Chauvin, Lane, Kueng, and Thao: The George Floyd Fall Guys, by George Parry

Apparently the four policemen involved in the death of George Floyd went by the book. From George Parry at spectator.org:

It is said that, in every large organization, the fecal matter flows downhill. Anyone who has ever worked in government can attest to the truth of that statement. But, for dramatic proof of that proposition, take a look at this picture.

Minneapolis training slide, illustration for piece on George Floyd case

This is an illustration from the Minneapolis Police Department’s official training materials on how to safely and properly subdue a suspect suffering from “excited delirium,” a potentially lethal medical condition which, due to the rising use and abuse of illicit drugs, has grown to epidemic proportions on the streets of America.

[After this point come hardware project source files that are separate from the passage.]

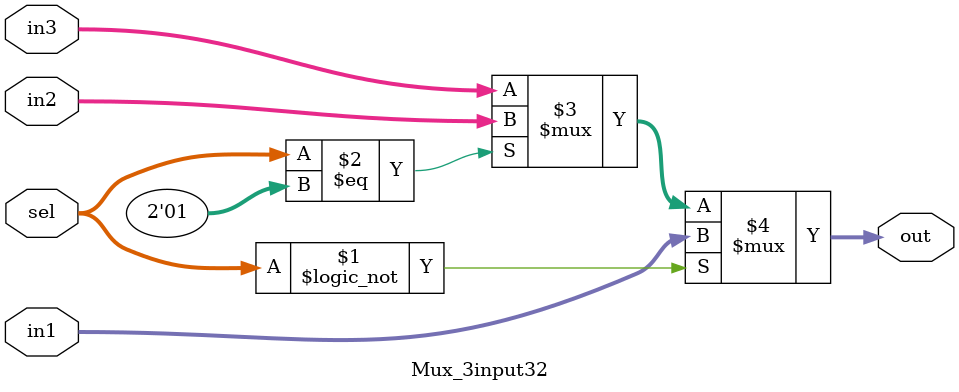
<source format=v>
module Mux_3input32 (in1, in2, in3, sel, out);
  input [31:0] in1, in2, in3;
  input [1:0] sel;
  output [31:0] out;

  assign out = (sel == 2'd0) ? in1 :
               (sel == 2'd1) ? in2 : in3;
endmodule // mux
</source>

Look closely. The depicted suspect is flat on the ground with his head turned to the side in what the illustration calls “the recovery position to alleviate positional asphyxia.” The officer on the left is kneeling on the side of the suspect’s neck.

Look familiar?

Could this and related parts of the officially approved and mandated Minneapolis Police Department (MPD) training curriculum be why former Minneapolis Police Officer Derek Chauvin saw fit to kneel on the side of George Floyd’s neck? And could it be the reason why former officers Thomas Lane, J. Alexander Kueng, and Tou Thao assisted Chauvin as he knelt on the side of Floyd’s neck?

As will be explained in detail below, throughout Floyd’s confrontation with the police, he was at imminent risk of death from sudden cardiac arrhythmia caused by excited delirium. So it was that these officers followed the MPD’s official procedures for how to properly and safely subdue someone in that life-threatening condition. In doing so, they were not only keeping Floyd in the prescribed “recovery position” to alleviate his risk of asphyxiation, they were also keeping an agitated and delirious Floyd from harming himself as they awaited the arrival of the ambulance that they had twice summoned to provide medical aid to him.